Odoardo Rombaldi
Privilegi ed imposte
Correggio, città e principato, Banca Popolare di Modena, 1979

Nel 1642 la Comunità era debitrice di oltre 95 mila lire a diversi per prestiti ricevuti nel 163031; creditori erano i cittadini obbedienti (1). Si dovevano:

agli eredi di Camillo Guzzoni
(per pane fornito ai soldati)        L. 21.431
agli eredi del Card. Bernieri
(per seta comprata da diversi
e data ai soldati)                   L. 14.605
agli eredi di Teseo
(per frumenti)                       L. 17.131
al Monte di Pietà                    L.  4.900
agli eredi di Giulio Messori
(per farina)                         L.  6.520
ai banchieri Namias
(per denari e argenti)               L. 12.600
a Silvio Merli                       L.  3.174
a Francesco Zuccardi                 L.  2.394
a Francesco Righetti                 L. 12.780
                                        ______
                                     L. 95.535

Al Consiglio Generale toccò adottare misure fiscali per risanare la situazione (2); ciò poteva avvenire con imposte sul reddito o sui consumi; in un primo momento si ricorse a questo secondo strumento, tassando carne, vino, sale, tabacco, acquavite, ma la modestia del gettito indusse il Duca ad ordinare una sovrimposta del 25% sulla tassa ordinaria delle entrate personali. Su questo indirizzo di politica tributaria avvenne una frattura nel Consiglio, tra i fautori dell'imposta sul reddito delle persone e quelli che consigliavano imposte sui consumi: filugelli, tela, acquavite, ecc. (3).
Gli eventi militari, che interessarono Correggio negli anni successivi, inasprirono i carichi fiscali; molti chiesero la cittadinanza e poichè questa si concedeva dietro pagamento, la Comunità, premuta dai debiti, aprì le porte a nuovi cittadini, i quali, non trovando abitazioni in città, chiesero di restare in campagna (4); il Duca sottopose al servizio militare quanti, tra essi, disponendo di una casa in città, ricusassero di abitarla (5) 1643.
Ancora nel 1642 Siro aveva un forte partito in città:
"I cittadini di Correggio sono divisi in due fazioni, una poderosa, l'altra molto inferiore, la grande guidata dagli Zanotti, l'altra dal capitano Vincenzo Calcagni, la prima numerosa e di gran seguito perchè contano tra figlioli, fratelli e nipoti 30 persone senza gli amici; fra questi vi sono molti aderenti che tengono continue pratiche con il signor Siro, che quando devono servire a V.A. lo fanno con molta prontezza in apparenza" (6).
La consistenza di questo partito può far sorridere; in realtà, crediamo che il Duca più avesse a temere dagli ecclesiastici.
Egli aveva ordinato che questi fossero sottoposti alla tassa degli alloggi, addossando alle chiese solo l'onere dei carreggi.

Richieste:
A - Riporta senza variazioni la parte del brano selezionato compresa tra "Ancora nel 1642" e "temere dagli ecclesiastici.", estremi inclusi.
B - Duplica tali e quali le righe delle voci comprese tra quella che contiene "collector number: 1416" e quella che contiene "elevation (m): 65", entrambe incluse.

Sezione dati:
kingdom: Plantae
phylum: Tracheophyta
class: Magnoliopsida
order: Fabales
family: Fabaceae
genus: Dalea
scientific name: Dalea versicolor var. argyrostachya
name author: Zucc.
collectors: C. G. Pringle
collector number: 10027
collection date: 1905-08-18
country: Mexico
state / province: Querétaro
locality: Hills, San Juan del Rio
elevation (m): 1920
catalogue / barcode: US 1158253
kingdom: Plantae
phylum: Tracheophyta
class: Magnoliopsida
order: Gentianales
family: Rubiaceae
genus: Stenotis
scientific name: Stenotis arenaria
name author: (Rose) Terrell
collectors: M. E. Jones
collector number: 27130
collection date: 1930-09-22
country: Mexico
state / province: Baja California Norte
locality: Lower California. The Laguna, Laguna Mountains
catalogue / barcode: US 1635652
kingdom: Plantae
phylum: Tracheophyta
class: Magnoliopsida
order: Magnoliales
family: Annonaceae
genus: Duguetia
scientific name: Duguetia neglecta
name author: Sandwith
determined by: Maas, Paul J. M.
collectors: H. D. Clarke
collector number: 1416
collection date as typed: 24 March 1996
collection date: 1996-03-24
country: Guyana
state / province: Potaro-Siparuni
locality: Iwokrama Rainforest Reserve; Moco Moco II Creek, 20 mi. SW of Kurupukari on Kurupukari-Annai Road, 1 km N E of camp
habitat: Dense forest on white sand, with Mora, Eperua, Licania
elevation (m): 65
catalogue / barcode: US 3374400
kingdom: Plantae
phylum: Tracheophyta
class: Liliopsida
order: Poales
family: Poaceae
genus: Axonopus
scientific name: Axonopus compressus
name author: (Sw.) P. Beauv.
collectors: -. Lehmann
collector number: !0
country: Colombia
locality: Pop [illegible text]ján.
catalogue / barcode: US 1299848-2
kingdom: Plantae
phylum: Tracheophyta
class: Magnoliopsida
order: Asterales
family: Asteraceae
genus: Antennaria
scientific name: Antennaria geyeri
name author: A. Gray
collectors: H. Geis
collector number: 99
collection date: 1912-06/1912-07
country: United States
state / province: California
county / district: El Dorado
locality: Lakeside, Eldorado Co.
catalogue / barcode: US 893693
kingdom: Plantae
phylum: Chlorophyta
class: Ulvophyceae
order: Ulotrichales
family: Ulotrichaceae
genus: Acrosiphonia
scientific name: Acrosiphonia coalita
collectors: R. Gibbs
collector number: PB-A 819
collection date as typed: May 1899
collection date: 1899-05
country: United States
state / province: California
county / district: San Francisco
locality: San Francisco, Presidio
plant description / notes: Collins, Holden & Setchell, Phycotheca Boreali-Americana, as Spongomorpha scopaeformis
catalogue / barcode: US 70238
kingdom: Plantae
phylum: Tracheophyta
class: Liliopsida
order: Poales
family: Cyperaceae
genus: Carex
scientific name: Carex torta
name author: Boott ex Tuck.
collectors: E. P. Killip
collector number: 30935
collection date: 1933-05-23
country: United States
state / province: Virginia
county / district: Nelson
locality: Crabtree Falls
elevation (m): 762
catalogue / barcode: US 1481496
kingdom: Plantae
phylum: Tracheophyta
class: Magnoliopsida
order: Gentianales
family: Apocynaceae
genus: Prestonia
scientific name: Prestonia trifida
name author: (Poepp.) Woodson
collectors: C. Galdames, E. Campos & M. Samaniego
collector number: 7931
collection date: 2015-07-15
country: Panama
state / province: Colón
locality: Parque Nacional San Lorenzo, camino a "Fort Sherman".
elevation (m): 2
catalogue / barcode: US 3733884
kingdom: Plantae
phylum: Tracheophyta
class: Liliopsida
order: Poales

Esiti:
A -
Ancora nel 1642 Siro aveva un forte partito in città:
"I cittadini di Correggio sono divisi in due fazioni, una poderosa, l'altra molto inferiore, la grande guidata dagli Zanotti, l'altra dal capitano Vincenzo Calcagni, la prima numerosa e di gran seguito perchè contano tra figlioli, fratelli e nipoti 30 persone senza gli amici; fra questi vi sono molti aderenti che tengono continue pratiche con il signor Siro, che quando devono servire a V.A. lo fanno con molta prontezza in apparenza" (6).
La consistenza di questo partito può far sorridere; in realtà, crediamo che il Duca più avesse a temere dagli ecclesiastici.

B -
collector number: 1416
collection date as typed: 24 March 1996
collection date: 1996-03-24
country: Guyana
state / province: Potaro-Siparuni
locality: Iwokrama Rainforest Reserve; Moco Moco II Creek, 20 mi. SW of Kurupukari on Kurupukari-Annai Road, 1 km N E of camp
habitat: Dense forest on white sand, with Mora, Eperua, Licania
elevation (m): 65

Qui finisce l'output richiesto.